Monday, Jul. 20, 1970

How Ford Put the Lid on Cooper-Church

Two weeks ago, the Senate administered a mild rebuke to President Nixon when it passed the Cooper-Church Amendment cutting off funds for U.S. operations in Cambodia. The lengthy Senate debate embarrassed the Administration, and when the matter came before the House last week Republican Minority Leader Gerald Ford was determined that the embarrassment would not be repeated. TIME Congressional Correspondent Neil MacNeil explains how he did it:

THE parliamentary situation was this: the military sales bill that the House had passed some months back had been amended by the Senate and returned to the House in the form containing the Cooper-Church Amendment. The bill was destined for a House-Senate conference, but the rules provide for the House conferees to be "instructed" on their stance by the House itself. It was in this area that the game was played.

Under the rules, the minority party has the right to make the first motion to instruct. This option gave Jerry Ford a weapon that he used with devastating effect on the doves. He decided on a maneuver that would force the doves to lead from weakness. "I'm going to get the weakest guy on our side of the aisle to offer the motion," he told a fellow Republican. He picked Donald Riegle Jr. of Michigan, 32, a dove who Ford accurately figured would provoke maximum opposition to the doves' own cause. Riegle is a brash young second-term Republican who has offended members of the House by open criticism of his seniors. "They really had it wired," one dove said when he heard of Ford's choice. "They got this potato head to make the motion."

Some of the dovish Republicans tried to talk Riegle out of it, but he would not be denied his moment on center stage. Riegle offered his motion for the House to join the Senate in approving Cooper-Church. Wayne Hays of Ohio, a Democratic hawk, instantly asked House Speaker John McCormack who would assign the speaking time during the debate on Riegle's motion. Riegle, replied McCormack. The prospect of Riegle cavorting, however briefly, in even a minor leadership role was too much for Hays, a veteran of 22 years in the House.
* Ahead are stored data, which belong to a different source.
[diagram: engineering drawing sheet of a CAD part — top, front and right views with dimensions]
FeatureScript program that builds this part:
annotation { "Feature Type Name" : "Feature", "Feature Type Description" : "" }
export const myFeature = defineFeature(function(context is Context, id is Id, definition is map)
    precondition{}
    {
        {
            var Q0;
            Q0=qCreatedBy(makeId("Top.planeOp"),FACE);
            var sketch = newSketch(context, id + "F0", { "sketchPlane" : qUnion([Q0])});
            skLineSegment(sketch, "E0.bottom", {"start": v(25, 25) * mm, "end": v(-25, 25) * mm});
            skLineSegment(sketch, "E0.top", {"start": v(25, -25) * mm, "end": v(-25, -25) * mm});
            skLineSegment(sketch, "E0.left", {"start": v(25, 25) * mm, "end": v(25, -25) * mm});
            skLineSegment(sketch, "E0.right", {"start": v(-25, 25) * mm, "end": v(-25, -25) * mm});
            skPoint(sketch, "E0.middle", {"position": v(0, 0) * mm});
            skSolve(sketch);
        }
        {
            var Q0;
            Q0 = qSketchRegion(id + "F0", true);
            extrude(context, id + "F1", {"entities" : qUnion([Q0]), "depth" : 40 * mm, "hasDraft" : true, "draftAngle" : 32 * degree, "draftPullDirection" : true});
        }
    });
He moved to table Riegle's motion, which, under House rules, automatically cut off all debate.

Hays had taken Ford's bait. His own hawkishness and enmity toward Riegle overwhelmed any reluctance he may have felt as a Democrat to abet the Administration strategy. The House approved Hays' motion, 237 to 153. The House's doves, who had little hope of . winning on Cooper-Church but yearned for a floor debate on the war issue, had been outmaneuvered, outplayed and outvoted. Ford knew the rules, he knew his colleagues, and he knew how to use both to get what he wanted.